Gravitational radiation reaction and balance equations to post-Newtonian order

TL;DR

This work advances the theoretical treatment of gravitational radiation reaction by deriving the first post-Newtonian (1PN) corrections to the Burke-Thorne reaction potential and establishing 1.5PN balance equations for energy, linear momentum, and angular momentum in general weakly self-gravitating systems. The authors perform a careful matching between a near-zone interior PN solution and a far-zone exterior post-Minkowskian solution, expressing the reaction potentials in terms of interior multipoles and showing consistency with the exterior multipole description. They demonstrate that, at 1PN order, the system’s energy and momenta losses coincide with known far-field fluxes, and they extend the formalism to include tail effects at 1.5PN order. The results provide a robust foundation for accurate modeling of inspiralling binaries and cross-checks with the Iyer–Will framework for binary systems.

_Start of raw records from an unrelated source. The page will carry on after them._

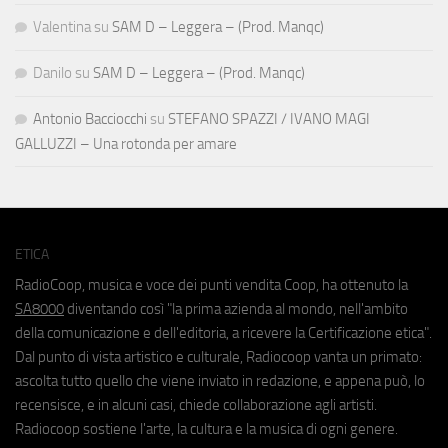
Valentina
su
SAM D – Leggera – (Prod. Manqc)
Danilo
su
SAM D – Leggera – (Prod. Manqc)
Antonio Bacciocchi
su
STEFANO SPAZZI / IVANO MAGI
GALLUZZI – Una rotonda per amare
ETICA
RadioCoop, musica e voce dei punti vendita Coop, ha ottenuto la
SA8000
diventando così "la prima azienda al mondo, nell'ambito
della comunicazione e dell'editoria, a ricevere la Certificazione etica".
Dal punto di vista artistico e culturale, Radiocoop vanta un primato:
ascolta tutto quello che viene inviato in redazione, e appena può, lo
recensisce, e in alcuni casi, chiede collaborazione agli artisti.
Radiocoop sostiene l'arte, la cultura e la musica di ogni genere.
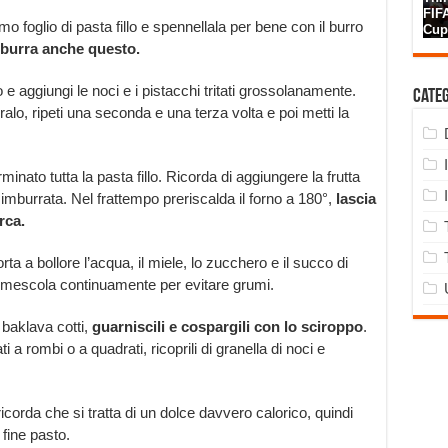
imo foglio di pasta fillo e spennellala per bene con il burro
burra anche questo.
e aggiungi le noci e i pistacchi tritati grossolanamente.
Cate
rralo, ripeti una seconda e una terza volta e poi metti la
inato tutta la pasta fillo. Ricorda di aggiungere la frutta
en imburrata. Nel frattempo preriscalda il forno a 180°,
lascia
rca.
a a bollore l’acqua, il miele, lo zucchero e il succo di
 e mescola continuamente per evitare grumi.
 baklava cotti,
guarniscili e cospargili con lo sciroppo
.
ati a rombi o a quadrati, ricoprili di granella di noci e
corda che si tratta di un dolce davvero calorico, quindi
 fine pasto.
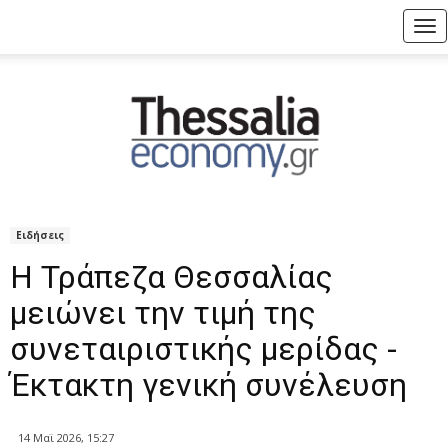
Tog
nav
Ειδήσεις
Η Τράπεζα Θεσσαλίας
μειώνει την τιμή της
συνεταιριστικής μερίδας -
Έκτακτη γενική συνέλευση
14 Μαϊ 2026, 15:27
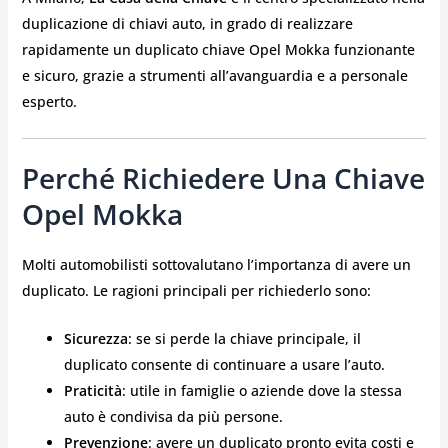
duplicazione di chiavi auto, in grado di realizzare
rapidamente un duplicato chiave Opel Mokka funzionante
e sicuro, grazie a strumenti all’avanguardia e a personale
esperto.
Perché Richiedere Una Chiave
Opel Mokka
Molti automobilisti sottovalutano l’importanza di avere un
duplicato. Le ragioni principali per richiederlo sono:
Sicurezza
: se si perde la chiave principale, il
duplicato consente di continuare a usare l’auto.
Praticità
: utile in famiglie o aziende dove la stessa
auto è condivisa da più persone.
Prevenzione
: avere un duplicato pronto evita costi e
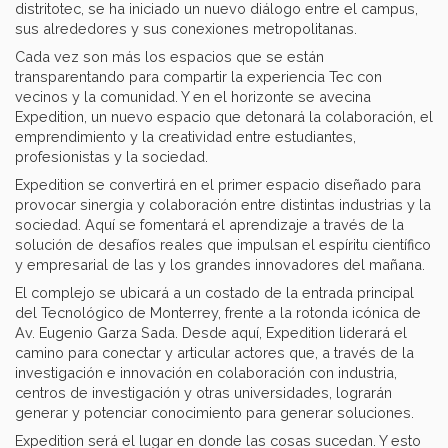
distritotec, se ha iniciado un nuevo diálogo entre el campus,
sus alrededores y sus conexiones metropolitanas.
Cada vez son más los espacios que se están
transparentando para compartir la experiencia Tec con
vecinos y la comunidad. Y en el horizonte se avecina
Expedition, un nuevo espacio que detonará la colaboración, el
emprendimiento y la creatividad entre estudiantes,
profesionistas y la sociedad.
Expedition se convertirá en el primer espacio diseñado para
provocar sinergia y colaboración entre distintas industrias y la
sociedad. Aquí se fomentará el aprendizaje a través de la
solución de desafíos reales que impulsan el espíritu científico
y empresarial de las y los grandes innovadores del mañana.
El complejo se ubicará a un costado de la entrada principal
del Tecnológico de Monterrey, frente a la rotonda icónica de
Av. Eugenio Garza Sada. Desde aquí, Expedition liderará el
camino para conectar y articular actores que, a través de la
investigación e innovación en colaboración con industria,
centros de investigación y otras universidades, lograrán
generar y potenciar conocimiento para generar soluciones.
Expedition será el lugar en donde las cosas sucedan. Y esto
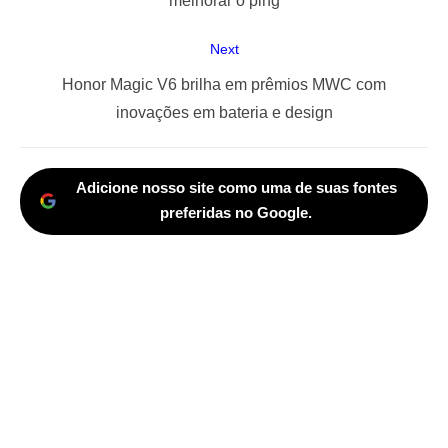
melhorar o ping
Next
Next
Honor Magic V6 brilha em prêmios MWC com
post:
inovações em bateria e design
Adicione nosso site como uma de suas fontes
preferidas no Google.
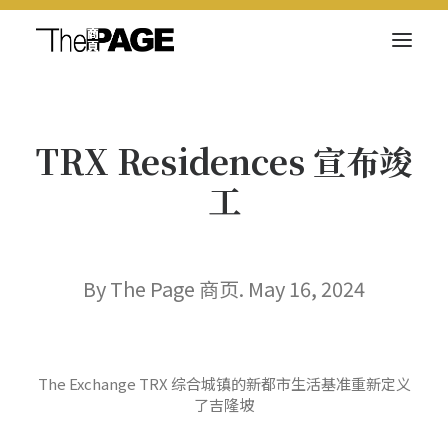
关于我们
TRX Residences 宣布竣
新闻内容
工
商页菁英
快讯
电子杂志
By The Page 商页. May 16, 2024
The Exchange TRX 综合城镇的新都市生活基准重新定义
Search
了吉隆坡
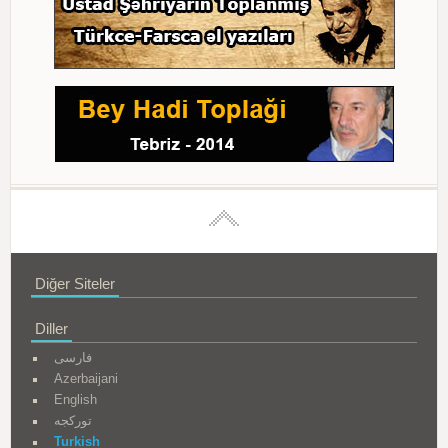
Diğer Siteler
Diller
فارسی
Azerbaijani
English
تورکجه
Turkish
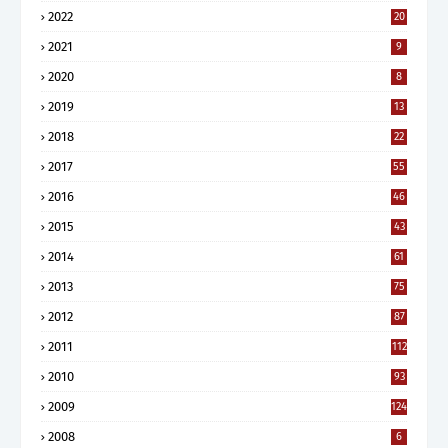
2022
20
2021
9
2020
8
2019
13
2018
22
2017
55
2016
46
2015
43
2014
61
2013
75
2012
87
2011
112
2010
93
2009
124
2008
6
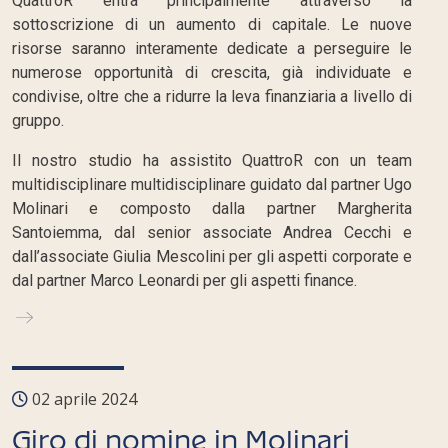
QuattroR entra principalmente attraverso la
sottoscrizione di un aumento di capitale. Le nuove
risorse saranno interamente dedicate a perseguire le
numerose opportunità di crescita, già individuate e
condivise, oltre che a ridurre la leva finanziaria a livello di
gruppo.
Il nostro studio ha assistito QuattroR con un team
multidisciplinare multidisciplinare guidato dal partner Ugo
Molinari e composto dalla partner Margherita
Santoiemma, dal senior associate Andrea Cecchi e
dall’associate Giulia Mescolini per gli aspetti corporate e
dal partner Marco Leonardi per gli aspetti finance.
02 aprile 2024
Giro di nomine in Molinari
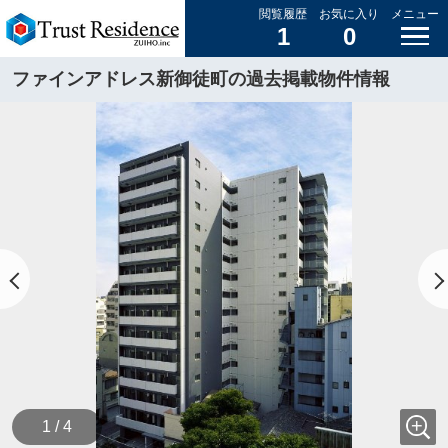
閲覧履歴
お気に入り
メニュー
1
0
ファインアドレス新御徒町の過去掲載物件情報
1 / 4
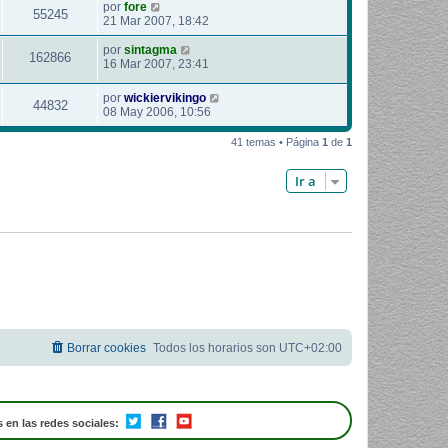
por
fore
55245
21 Mar 2007, 18:42
por
sintagma
162866
16 Mar 2007, 23:41
por
wickiervikingo
44832
08 May 2006, 10:56
41 temas • Página
1
de
1
Ir a
Borrar cookies
Todos los horarios son
UTC+02:00
 en las redes sociales:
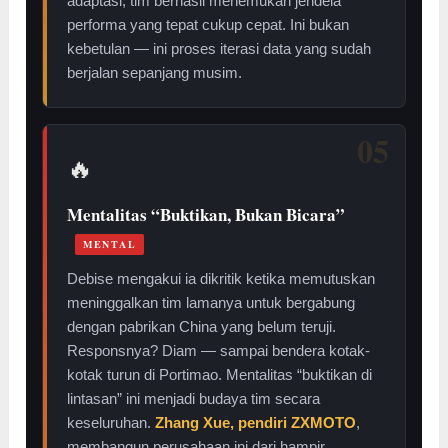
adaptasi, tim berhasil menemukan jendela
performa yang tepat cukup cepat. Ini bukan
kebetulan — ini proses iterasi data yang sudah
berjalan sepanjang musim.
05
🔥
Mentalitas “Buktikan, Bukan Bicara”
MENTAL
Debise mengakui ia dikritik ketika memutuskan
meninggalkan tim lamanya untuk bergabung
dengan pabrikan China yang belum teruji.
Responsnya? Diam — sampai bendera kotak-
kotak turun di Portimao. Mentalitas “buktikan di
lintasan” ini menjadi budaya tim secara
keseluruhan.
Zhang Xue, pendiri ZXMOTO
,
membangun perusahaan ini dari hampir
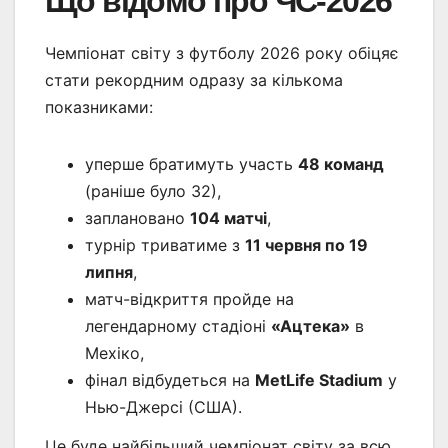
Що відомо про ЧС-2026
Чемпіонат світу з футболу 2026 року обіцяє
стати рекордним одразу за кількома
показниками:
уперше братимуть участь
48 команд
(раніше було 32),
заплановано
104 матчі
,
турнір триватиме з
11 червня по 19
липня
,
матч-відкриття пройде на
легендарному стадіоні
«Ацтека»
в
Мехіко,
фінал відбудеться на
MetLife Stadium
у
Нью-Джерсі (США).
Це буде найбільший чемпіонат світу за всю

The tail terms yield a well-defined, tail-modified radiative quadrupole moment that preserves energy balance with the wave-zone flux, reinforcing the validity of the balance approach at these orders.

Abstract

Gravitational radiation reaction forces and balance equations for energy and momenta are investigated to 3/2 post-Newtonian (1.5PN) order beyond the quadrupole approximation, corresponding to the 4PN order in the equations of motion of an isolated system. By matching a post-Newtonian solution for the gravitational field inside the system to a post-Minkowskian solution (obtained in a previous work) for the gravitational field exterior to the system, we determine the 1PN relativistic corrections to the ``Newtonian" radiation reaction potential of Burke and Thorne. The 1PN reaction potential involves both scalar and vectorial components, with the scalar component depending on the mass-type quadrupole and octupole moments of the system, and the vectorial component depending in particular on the current-type quadrupole moment. In the case of binary systems, the 1PN radiation reaction potential has been shown to yield consistent results for the 3.5PN approximation in the binary's equations of motion. Adding up the effects of tails, the radiation reaction is then written to 1.5PN order. In this paper, we establish the validity to 1.5PN order, for general systems, of the balance equations relating the losses of energy, linear momentum, and angular momentum in the system to the corresponding fluxes in the radiation field far from the system.